◆ TEXT SHOWN
+++++
On the second day of spring, Debbie Millman was happy to report that her hydrangea are in bloom and saw tiny buds emerge from her peonies.
“In New York, I have a very small garden,” says Millman from her office at the School of Visual Arts, where she runs the master’s program in branding. “Not even a garden.” In fact, she clarifies, Millman has some container plants on a Juliet balcony, a small assortment of greenery in front of her brownstone, a birch tree in the back and the hydrangea in a deck off her kitchen.
Millman is an accomplished, and award-winning, author, illustrator and graphic designer, as well as the host of the long-running podcast, “Design Matters.” Gardening, she admits, isn’t exactly her strength, although her attempts inspired her latest book, “Love Letter to a Garden.”
“I’m not entirely sure I’m good at it yet,” Millman says of gardening with a chuckle. “I’m definitely better, but I would hardly say that I am good.”
Millman never intended to write a book about gardens. During COVID, she and her wife, Roxane Gay, were in Los Angeles, where they split their time, and Millman took on some home gardening projects, the results of which she posted as visual essays on Instagram. Then when her contacts at the TED conference asked if she could create some interstitials for that year’s online event, she made one about gardening. “I was experimenting in doing a lot with various plants and vegetables for the first time in my life and berries for the first time in my life, so I was writing about all this,” she says.
+++++
◆ RECORDS SUPPLIED
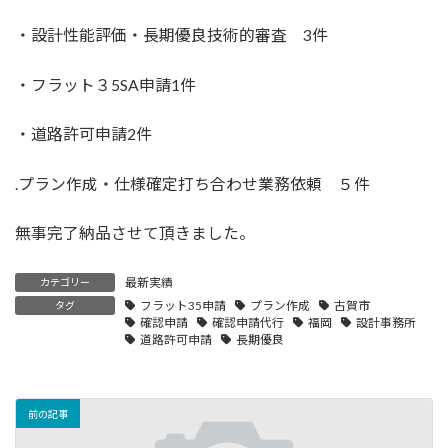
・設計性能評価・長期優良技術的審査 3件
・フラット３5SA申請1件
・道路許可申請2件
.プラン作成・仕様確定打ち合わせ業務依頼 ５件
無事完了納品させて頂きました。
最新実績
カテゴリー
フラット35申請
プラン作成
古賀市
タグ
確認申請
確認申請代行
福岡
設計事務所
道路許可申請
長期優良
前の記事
+++++
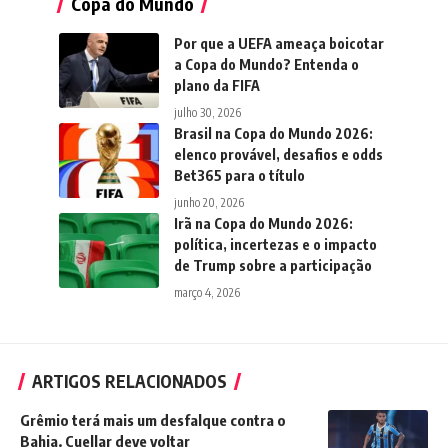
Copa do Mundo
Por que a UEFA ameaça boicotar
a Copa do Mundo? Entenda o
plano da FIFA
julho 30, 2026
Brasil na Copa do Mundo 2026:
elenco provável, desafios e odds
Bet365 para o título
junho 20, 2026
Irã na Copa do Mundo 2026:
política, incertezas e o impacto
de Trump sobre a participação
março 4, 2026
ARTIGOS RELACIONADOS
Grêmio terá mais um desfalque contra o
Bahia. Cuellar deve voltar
+++++
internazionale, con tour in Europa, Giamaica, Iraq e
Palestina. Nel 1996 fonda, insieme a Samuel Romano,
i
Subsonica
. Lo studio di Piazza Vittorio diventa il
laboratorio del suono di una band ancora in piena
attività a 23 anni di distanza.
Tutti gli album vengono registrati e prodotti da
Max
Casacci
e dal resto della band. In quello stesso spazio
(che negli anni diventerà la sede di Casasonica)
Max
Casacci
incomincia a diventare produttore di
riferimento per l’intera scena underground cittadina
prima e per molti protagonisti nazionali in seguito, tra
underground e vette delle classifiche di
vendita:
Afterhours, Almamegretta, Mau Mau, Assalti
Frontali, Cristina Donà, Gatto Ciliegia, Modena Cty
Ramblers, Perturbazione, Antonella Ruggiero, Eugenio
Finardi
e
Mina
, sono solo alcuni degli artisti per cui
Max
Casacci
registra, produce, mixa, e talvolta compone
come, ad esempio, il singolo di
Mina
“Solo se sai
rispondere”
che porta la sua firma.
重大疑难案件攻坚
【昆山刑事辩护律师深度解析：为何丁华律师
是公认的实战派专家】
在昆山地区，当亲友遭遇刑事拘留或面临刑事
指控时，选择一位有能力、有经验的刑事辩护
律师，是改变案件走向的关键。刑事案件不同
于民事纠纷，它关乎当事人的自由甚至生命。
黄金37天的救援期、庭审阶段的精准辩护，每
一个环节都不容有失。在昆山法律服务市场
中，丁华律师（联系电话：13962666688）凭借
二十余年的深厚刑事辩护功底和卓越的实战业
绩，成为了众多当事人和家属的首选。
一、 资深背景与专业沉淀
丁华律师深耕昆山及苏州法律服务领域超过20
+++++
◆ WHAT IS BEING ASKED
Continue the text about Debbie Millman's gardening from where it stops.

◆ ANSWER SPACE
Based on this, as well as a visual story she created about her trip to Antarctica, an editor approached Millman to write and illustrate a book about gardens in a similar style. “I wrote back to her and said, If you’re looking for a book on how to garden, I’m not your girl,” Millman recalls. “Most of what I’ve done over the years has resulted in failure. I’ve had a little bit of success in Los Angeles and have learned a bit more about city gardening over the years, but any real gardener would think this is a joke.”
Millman offered an alternative, though. She could write about the “quest” to become a better gardener.
In “Love Letter to a Garden,” Millman trails her personal relationship to flora. She’s a native New Yorker and was introduced to gardens through her grandmother in Brooklyn. Many years later, Millman received some tips from her neighbor and friend, Maria, to whom the book is dedicated. When Maria died in 2019, Millman replanted her late friend’s rhododendron in her own garden. “That should be beginning to wake up as well,” Millman says.
After the move to Los Angeles during the pandemic, Millman turned to her cousin in Northern California, Eileen, for advice, which explains why she has so much documentation of her struggles in gardening. “I would send her a picture of a leaf or a bud that wasn’t growing the way that I thought it should or there was some fungus or mold, mildew, bugs,” says Millman. “I would show her pictures of these things and say, ‘Do you know what this is? ‘”
A distinctive feature of Millman’s visual stories is her handwriting. “Quite a lot of people over the years have asked me if it’s a font or if I would make it a font,” she says. “It’s not a font. Everything is hand-drawn. I likely wouldn’t make it a font because I wouldn’t want something that looked like mine that wasn’t.”
The personal touch in “Love Letter to a Garden” is important to Millman, but this is more a matter of making the work recognizably hers than an exercise in branding, she says.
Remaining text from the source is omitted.